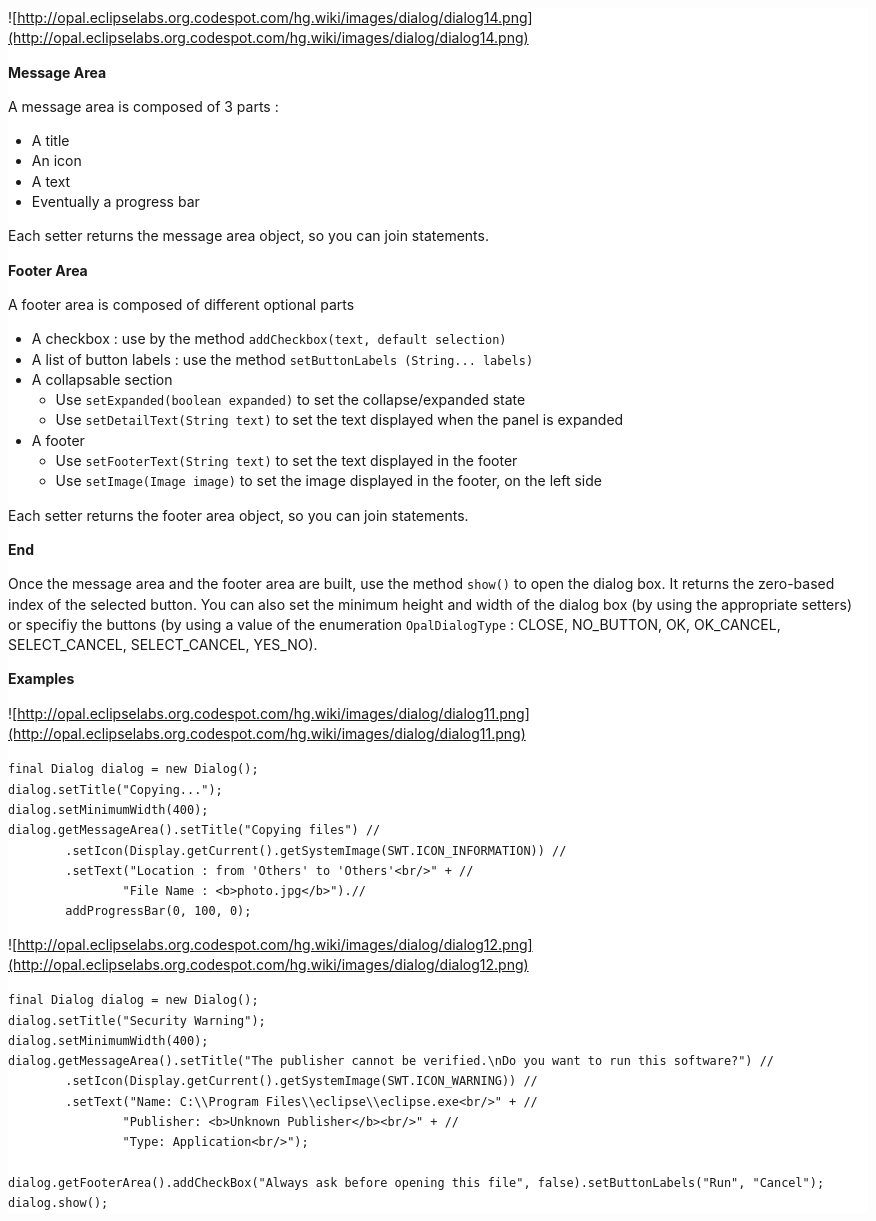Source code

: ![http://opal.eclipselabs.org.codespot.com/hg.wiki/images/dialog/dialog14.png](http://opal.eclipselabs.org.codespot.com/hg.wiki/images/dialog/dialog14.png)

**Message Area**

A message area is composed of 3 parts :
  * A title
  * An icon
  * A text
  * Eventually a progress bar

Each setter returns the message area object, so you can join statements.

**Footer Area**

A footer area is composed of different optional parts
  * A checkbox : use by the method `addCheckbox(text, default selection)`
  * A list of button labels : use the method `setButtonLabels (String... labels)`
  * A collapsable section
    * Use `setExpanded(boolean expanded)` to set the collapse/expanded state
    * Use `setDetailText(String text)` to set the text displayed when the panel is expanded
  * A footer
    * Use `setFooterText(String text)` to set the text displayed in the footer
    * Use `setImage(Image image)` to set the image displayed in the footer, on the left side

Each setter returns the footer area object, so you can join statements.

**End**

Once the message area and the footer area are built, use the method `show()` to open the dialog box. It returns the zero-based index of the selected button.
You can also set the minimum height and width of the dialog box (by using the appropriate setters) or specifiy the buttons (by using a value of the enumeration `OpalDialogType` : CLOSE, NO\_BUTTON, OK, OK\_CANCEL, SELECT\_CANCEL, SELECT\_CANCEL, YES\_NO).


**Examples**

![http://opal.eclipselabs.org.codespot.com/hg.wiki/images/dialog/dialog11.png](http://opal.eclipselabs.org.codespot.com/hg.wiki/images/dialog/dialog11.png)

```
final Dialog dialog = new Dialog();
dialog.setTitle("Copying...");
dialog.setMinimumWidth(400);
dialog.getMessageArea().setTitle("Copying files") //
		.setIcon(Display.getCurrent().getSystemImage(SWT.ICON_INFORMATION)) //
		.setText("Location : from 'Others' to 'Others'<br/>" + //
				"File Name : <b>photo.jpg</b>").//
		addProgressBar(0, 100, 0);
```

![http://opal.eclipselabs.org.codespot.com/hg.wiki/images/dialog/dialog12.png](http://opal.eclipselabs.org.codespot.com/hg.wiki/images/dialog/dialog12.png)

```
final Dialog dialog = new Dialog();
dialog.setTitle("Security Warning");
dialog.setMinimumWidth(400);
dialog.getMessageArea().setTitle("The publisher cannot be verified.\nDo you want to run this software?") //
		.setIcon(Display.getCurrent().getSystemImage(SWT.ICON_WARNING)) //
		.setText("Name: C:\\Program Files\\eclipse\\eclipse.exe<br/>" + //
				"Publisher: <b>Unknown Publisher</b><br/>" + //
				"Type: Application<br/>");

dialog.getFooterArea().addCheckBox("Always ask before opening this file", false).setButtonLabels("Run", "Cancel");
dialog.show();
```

= = =

Reproduce the data word for word; no pictures.

#### FINISHED TASK
Source code

: ![http://opal.eclipselabs.org.codespot.com/hg.wiki/images/dialog/dialog14.png](http://opal.eclipselabs.org.codespot.com/hg.wiki/images/dialog/dialog14.png)

**Message Area**

A message area is composed of 3 parts :
  * A title
  * An icon
  * A text
  * Eventually a progress bar

Each setter returns the message area object, so you can join statements.

**Footer Area**

A footer area is composed of different optional parts
  * A checkbox : use by the method `addCheckbox(text, default selection)`
  * A list of button labels : use the method `setButtonLabels (String... labels)`
  * A collapsable section
    * Use `setExpanded(boolean expanded)` to set the collapse/expanded state
    * Use `setDetailText(String text)` to set the text displayed when the panel is expanded
  * A footer
    * Use `setFooterText(String text)` to set the text displayed in the footer
    * Use `setImage(Image image)` to set the image displayed in the footer, on the left side

Each setter returns the footer area object, so you can join statements.

**End**

Once the message area and the footer area are built, use the method `show()` to open the dialog box. It returns the zero-based index of the selected button.
You can also set the minimum height and width of the dialog box (by using the appropriate setters) or specifiy the buttons (by using a value of the enumeration `OpalDialogType` : CLOSE, NO\_BUTTON, OK, OK\_CANCEL, SELECT\_CANCEL, SELECT\_CANCEL, YES\_NO).


**Examples**

![http://opal.eclipselabs.org.codespot.com/hg.wiki/images/dialog/dialog11.png](http://opal.eclipselabs.org.codespot.com/hg.wiki/images/dialog/dialog11.png)

```
final Dialog dialog = new Dialog();
dialog.setTitle("Copying...");
dialog.setMinimumWidth(400);
dialog.getMessageArea().setTitle("Copying files") //
		.setIcon(Display.getCurrent().getSystemImage(SWT.ICON_INFORMATION)) //
		.setText("Location : from 'Others' to 'Others'<br/>" + //
				"File Name : <b>photo.jpg</b>").//
		addProgressBar(0, 100, 0);
```

![http://opal.eclipselabs.org.codespot.com/hg.wiki/images/dialog/dialog12.png](http://opal.eclipselabs.org.codespot.com/hg.wiki/images/dialog/dialog12.png)

```
final Dialog dialog = new Dialog();
dialog.setTitle("Security Warning");
dialog.setMinimumWidth(400);
dialog.getMessageArea().setTitle("The publisher cannot be verified.\nDo you want to run this software?") //
		.setIcon(Display.getCurrent().getSystemImage(SWT.ICON_WARNING)) //
		.setText("Name: C:\\Program Files\\eclipse\\eclipse.exe<br/>" + //
				"Publisher: <b>Unknown Publisher</b><br/>" + //
				"Type: Application<br/>");

dialog.getFooterArea().addCheckBox("Always ask before opening this file", false).setButtonLabels("Run", "Cancel");
dialog.show();
```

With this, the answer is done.